TRY IT >>
Copy out every line of the data exactly; do not include the images.

··· SUPPLIED DATA

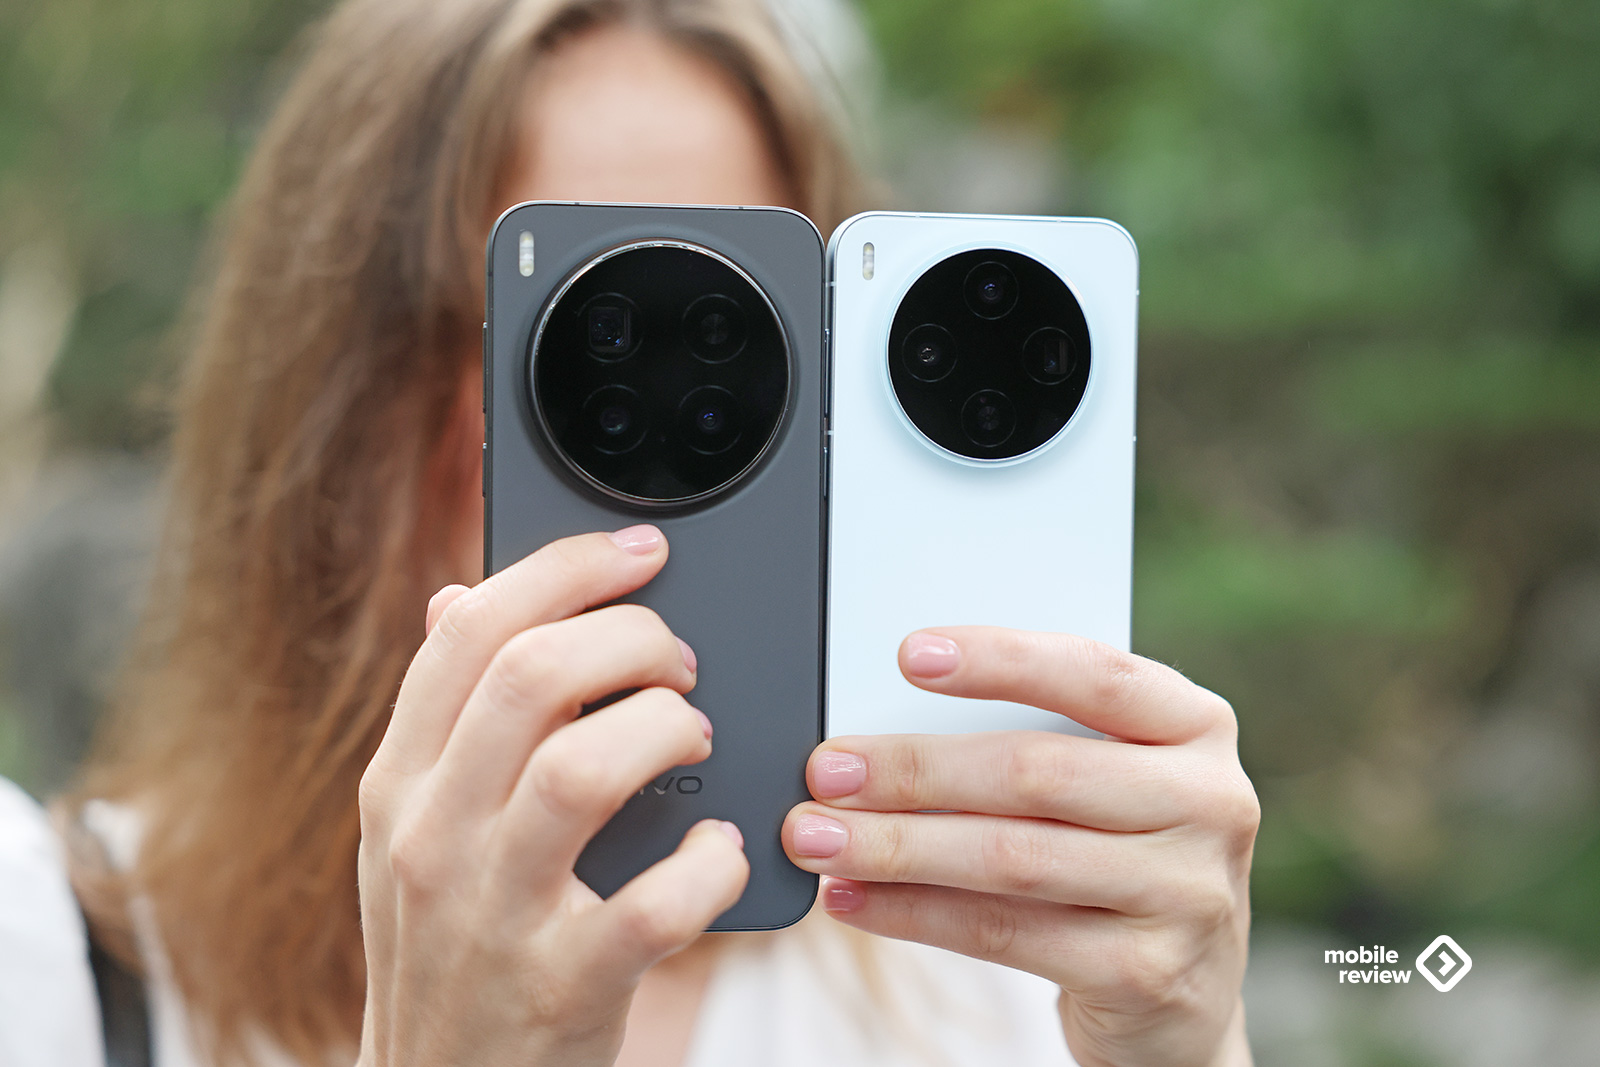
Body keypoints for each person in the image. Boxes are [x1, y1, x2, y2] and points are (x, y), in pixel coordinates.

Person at [0, 1, 1260, 1065]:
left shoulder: (998, 964)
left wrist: (1192, 1051)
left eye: (721, 323)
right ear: (339, 380)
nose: (642, 431)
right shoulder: (50, 961)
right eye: (568, 316)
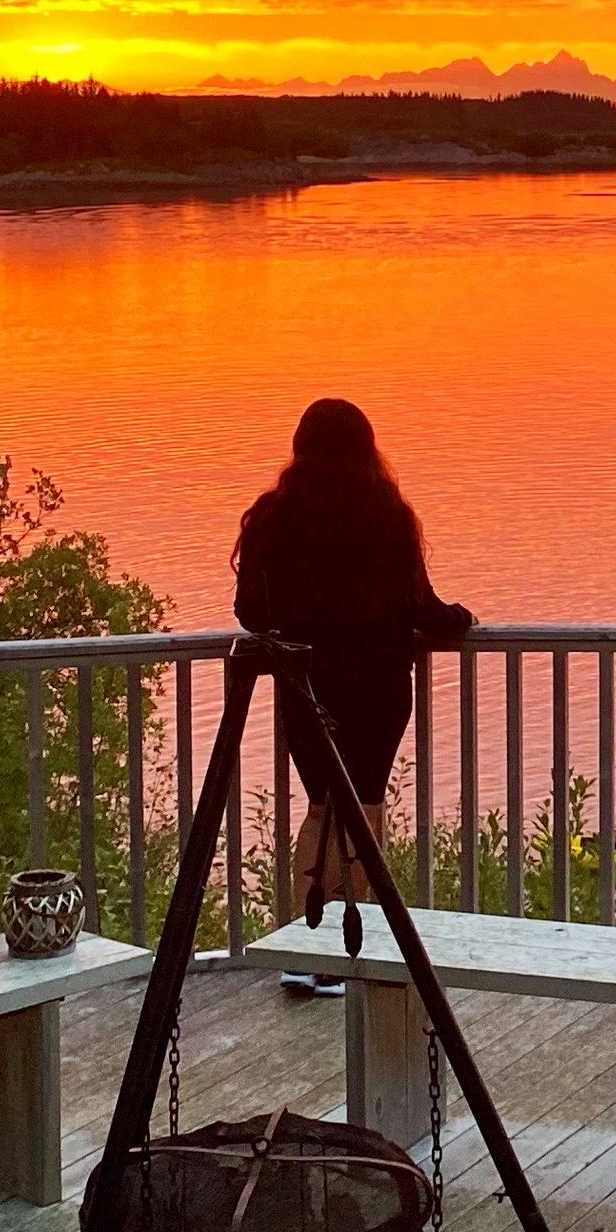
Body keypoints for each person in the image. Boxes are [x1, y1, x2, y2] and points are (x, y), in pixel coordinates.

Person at [232, 399, 472, 937]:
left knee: (322, 807)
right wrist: (459, 618)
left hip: (306, 688)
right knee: (363, 809)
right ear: (368, 450)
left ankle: (306, 935)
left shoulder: (274, 517)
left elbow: (250, 613)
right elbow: (423, 610)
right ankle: (350, 942)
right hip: (378, 692)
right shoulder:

······

ANSWER TO THIS EXERCISE >>
Body keypoints for each person in the image. Boxes are [x1, y1, x2, y2] and points are (x, y), in pixel coordinates.

Person at [0, 1, 1260, 1065]:
left shoulder: (998, 964)
left wrist: (1192, 1051)
left eye: (721, 323)
right ear: (339, 380)
nose: (642, 431)
right shoulder: (50, 961)
right eye: (568, 316)
Body keypoints for each person in the image. Boxes are [x1, y1, x2, y2] and points are (x, y), in pixel coordinates.

Person at [232, 399, 472, 937]:
left knee: (322, 807)
right wrist: (459, 618)
left hip: (306, 688)
right knee: (363, 809)
right ear: (368, 450)
left ankle: (306, 935)
left shoulder: (274, 517)
left elbow: (250, 613)
right elbow: (423, 610)
right ankle: (350, 942)
right hip: (378, 692)
right shoulder:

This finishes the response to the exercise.